The heart of any publication on Wright is his buildings. This CD includes over 145 works, plus furnishings (a good selection of famous and representative examples, but less than one third of those actually completed). Each work has one to seven related photos available (usually a general view, details, and furnishings) and occasionally an audio or narrated video clip. This is not much depth, but a very satisfactory introduction. I found no way to determine a priori which topics or photos include voice-overs, but video clips are listed in the Index. A specific building included in The Ultimate Frank Lloyd Wright can be accessed by name from the Index. From Wright Works it is accessible indirectly by date, by state, or via associated decorative arts. Many of the images are also brought up automatically within other topics, like Life and Times.
The most exciting feature of The Ultimate Frank Lloyd Wright is the use of interactive animated tours of three famous buildings.
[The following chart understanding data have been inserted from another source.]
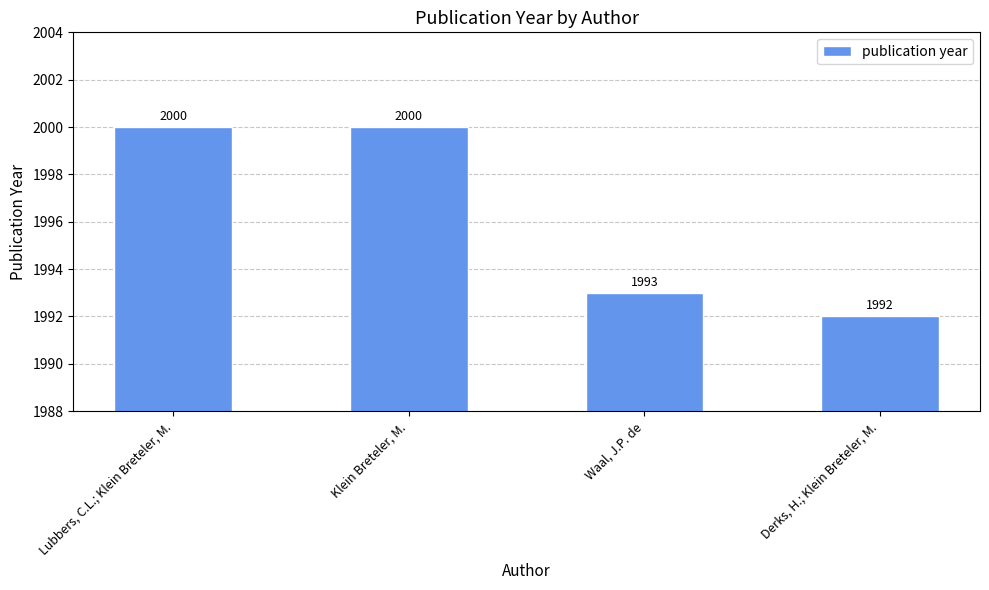

True or false: the data shows 2000 at Lubbers, C.L.; Klein Breteler, M..

True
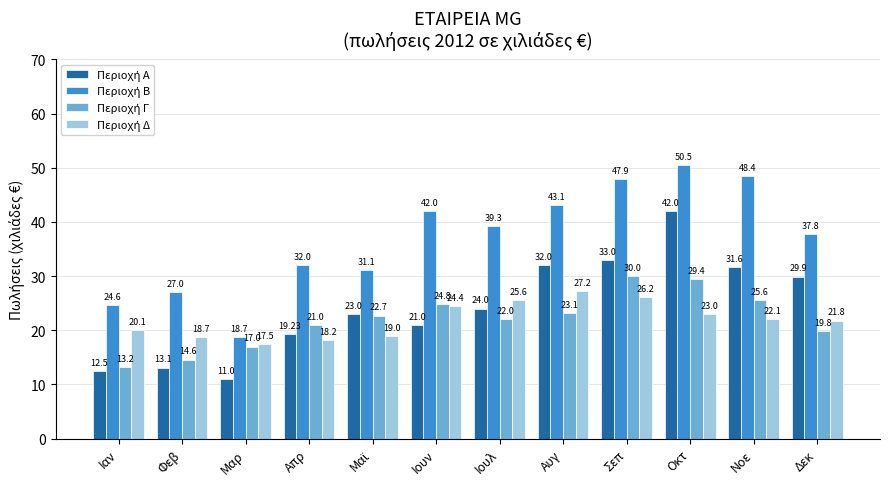

What is the difference between the highest and lowest values at Ιουν?

21.0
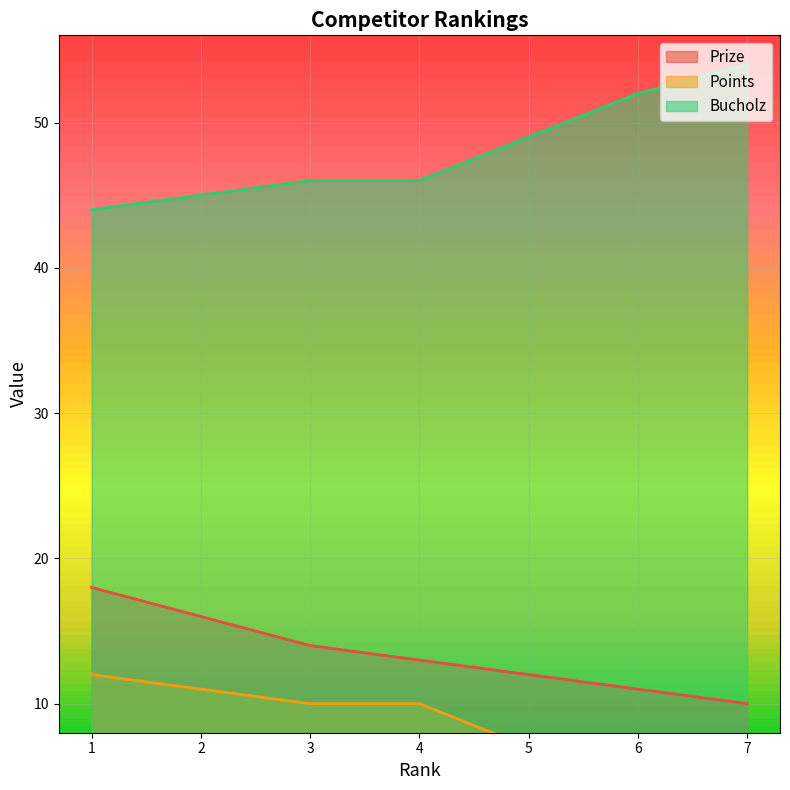

Reading left to right, what are all the values shown in this chart?

Prize: 18	16	14	13	12	11	10
Points: 12	11	10	10	7	4	2
Bucholz: 44	45	46	46	49	52	54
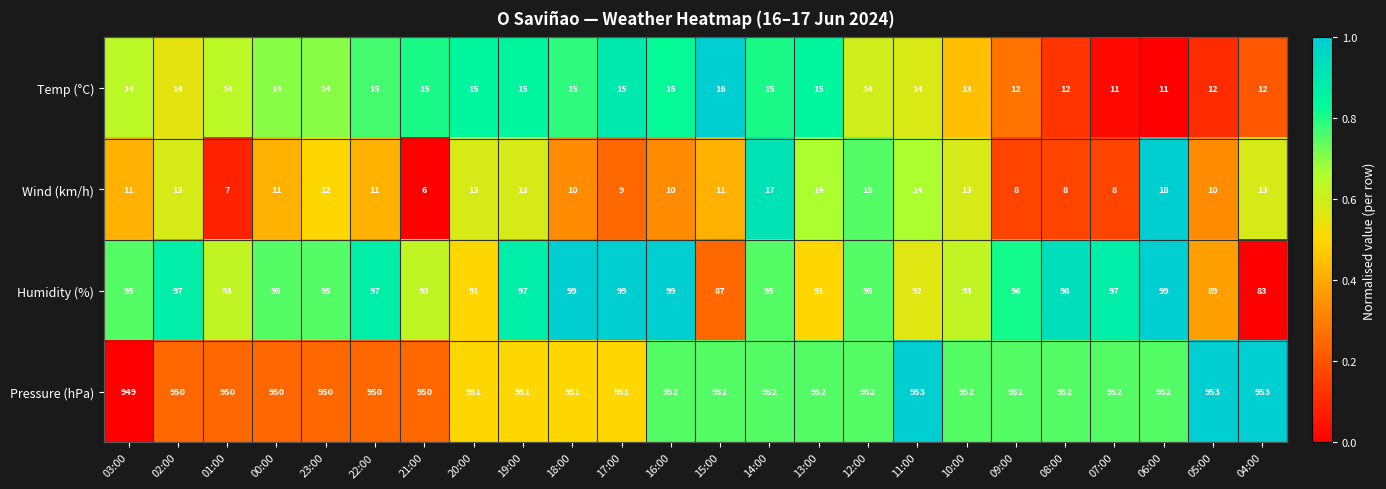

The Humidity (%) series shows 61 at 05:00. True or false?

False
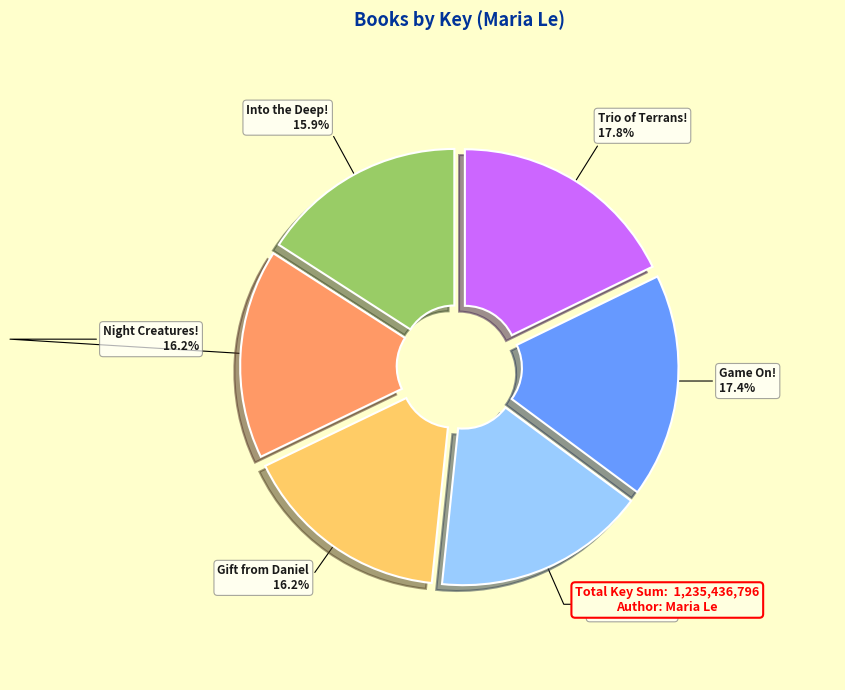

Does Into the Deep! represent more than half of the total?

No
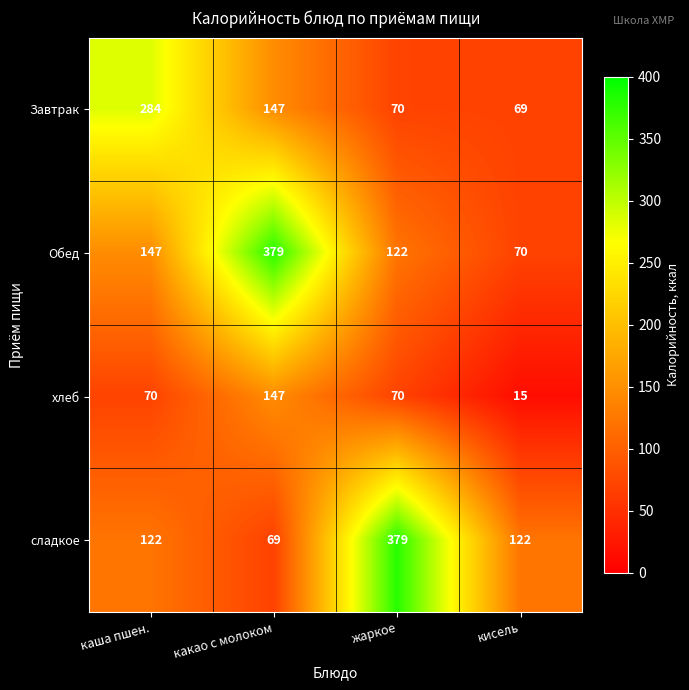

Which series has the largest range (max minus min)?

сладкое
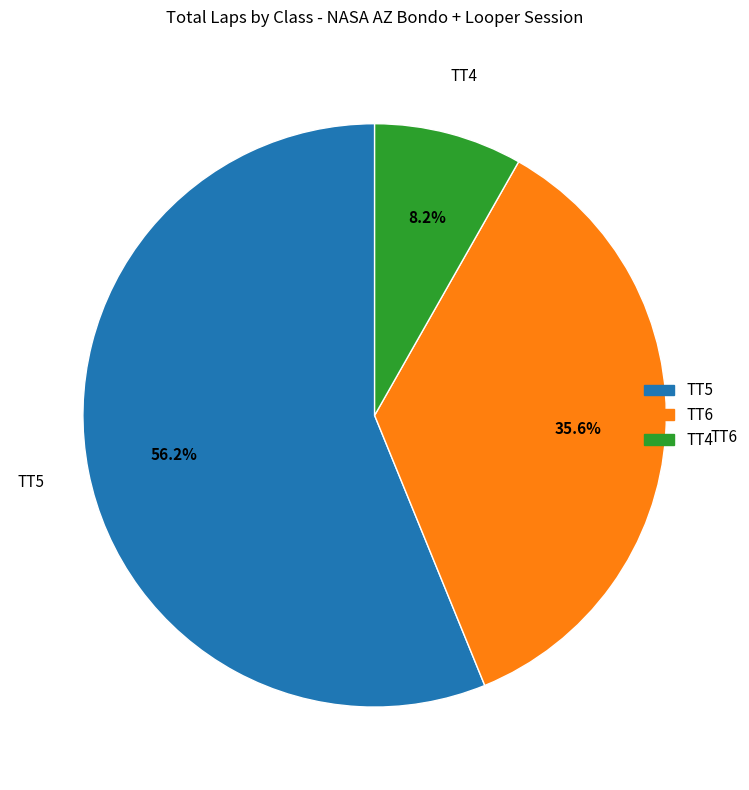

What percentage do TT6 and TT4 together represent?

43.8%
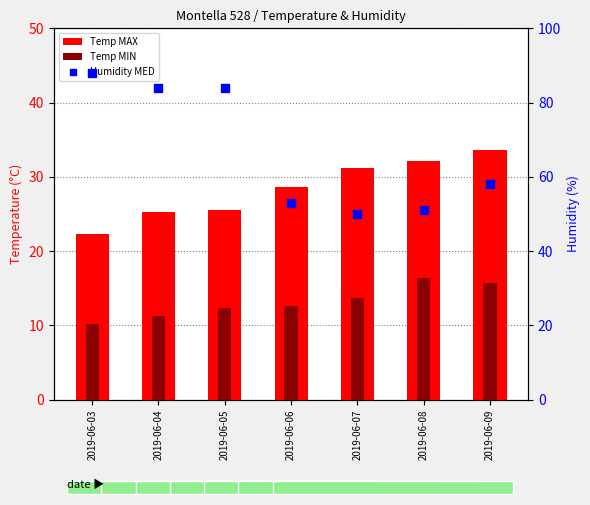

Is the value of Humidity MED at 2019-06-04 greater than the value of Temp MAX at 2019-06-05?

Yes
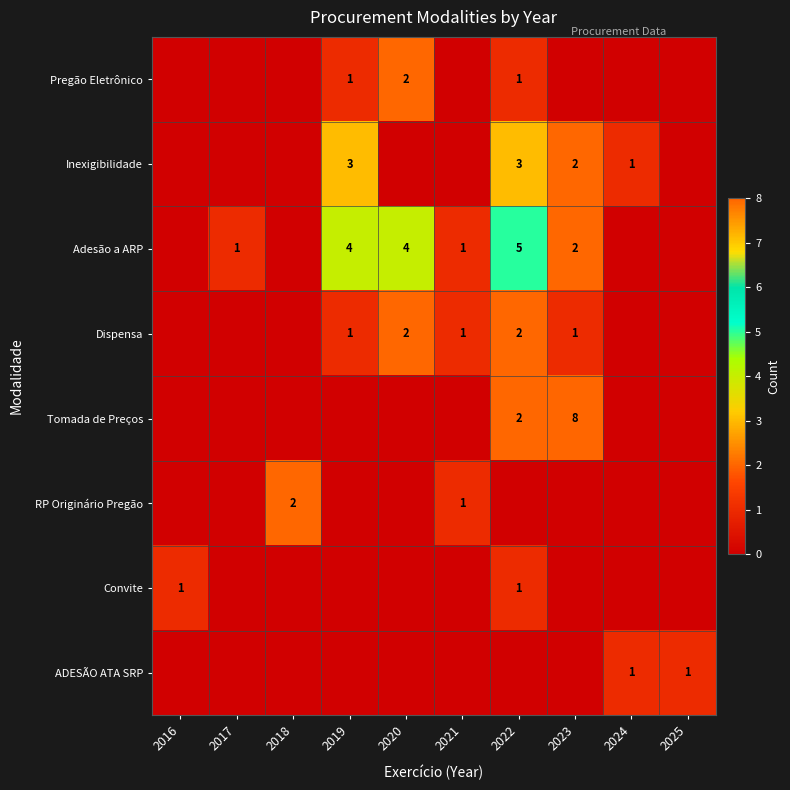

At which category does the chart reach its minimum across all series?

2016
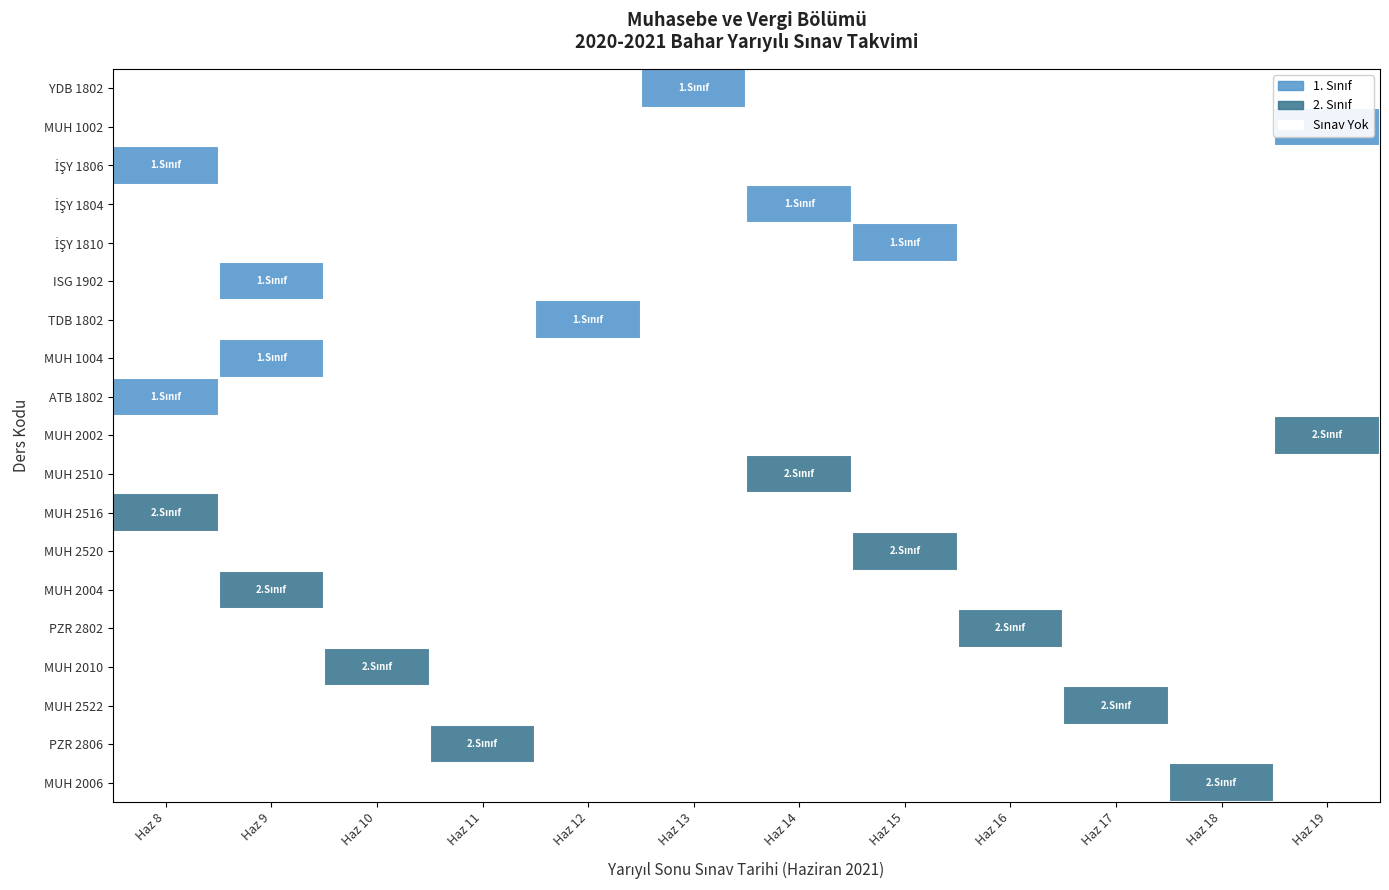

The ATB 1802 series shows 1 at 0. True or false?

True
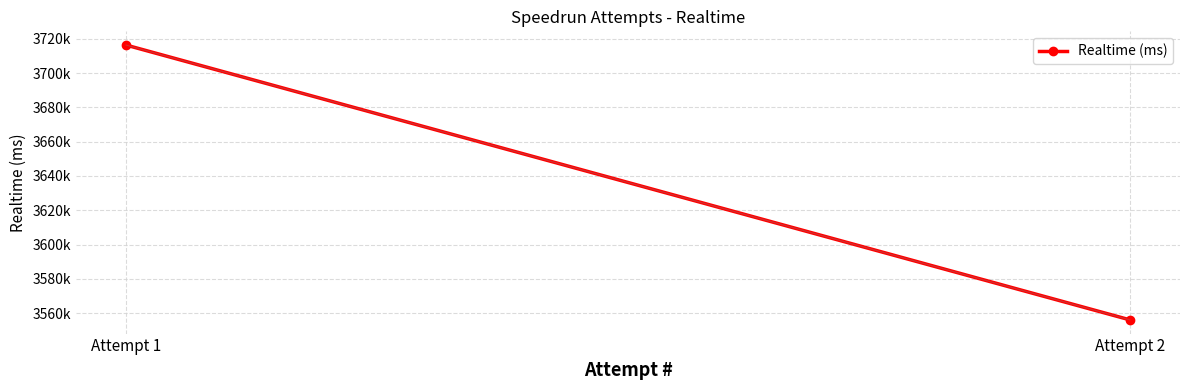

How many lines are shown in the chart?

1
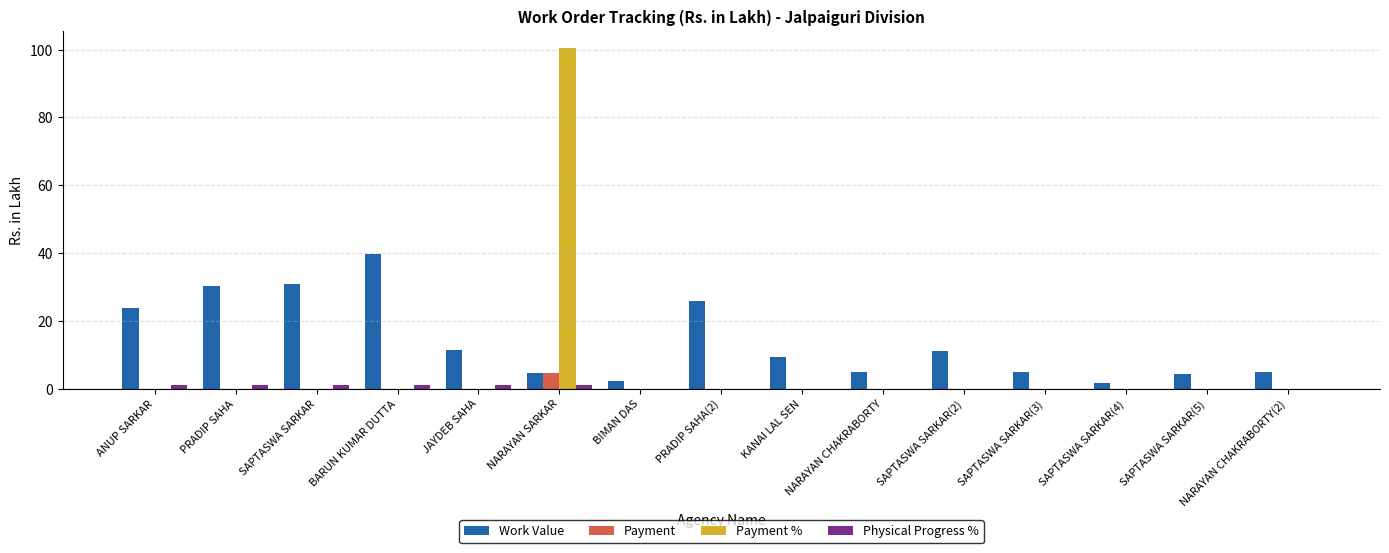

Which series has the largest range (max minus min)?

Payment %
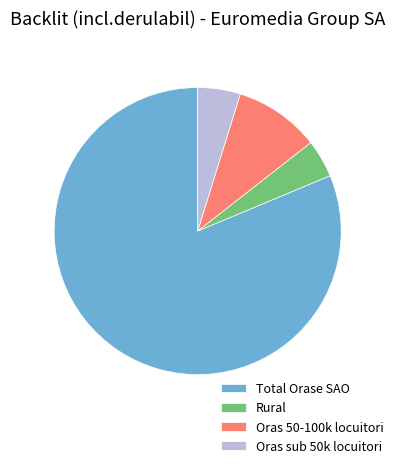

The Total Orase SAO slice represents 81% of the pie. True or false?

True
The Walking Tours have a little of the mystery and technique of MYST: constrained step-throughs, amazing sequences of eerily uninhabited spaces, accompanied here by live section and plan views. The detail is simplified, and occasionally deviates substantially from published illustrations, but the effect is glorious. This is undoubtedly the next best thing to being there, absent complete video tours. (The 12 narrated videos here are brief.)
The most unusual feature of The Ultimate Frank Lloyd Wright is the dedicated CAD application. It lets you manipulate a library of primitive masses in simultaneous outline, plan, and elevation views, and then apply typical Wright elements to each elevation (steamship windows, flat roofs, French doors, etc.). One cannot work from the inside out in Wright's manner. There is no way directly to model from, or compare your pastiche with, one of the illustrations elsewhere on this CD. Perhaps this mini-application might be a way to ease people into CAD use and develop their three-dimensional sense. This CD does not aim at kiddies, despite the superb graphics, for the text is college level and there are no puzzles, games, or quizzes.
In sum, The Ultimate Frank Lloyd Wright is a beautiful and inexpensive introduction to Wright's work and to critical comment about him. It is well integrated in most respects, and invites exploration. The Walking Tours and CAD program are innovative and helpful to understanding the genesis and effect of Wright's buildings. The dearth of plans most definitely is not. Only by this huge flaw does the CD belie Mr. Eiteljorg's expectation of "better things yet to come."
[Though still available in retail channels, this CD has been discontinued by Microsoft. - ed.]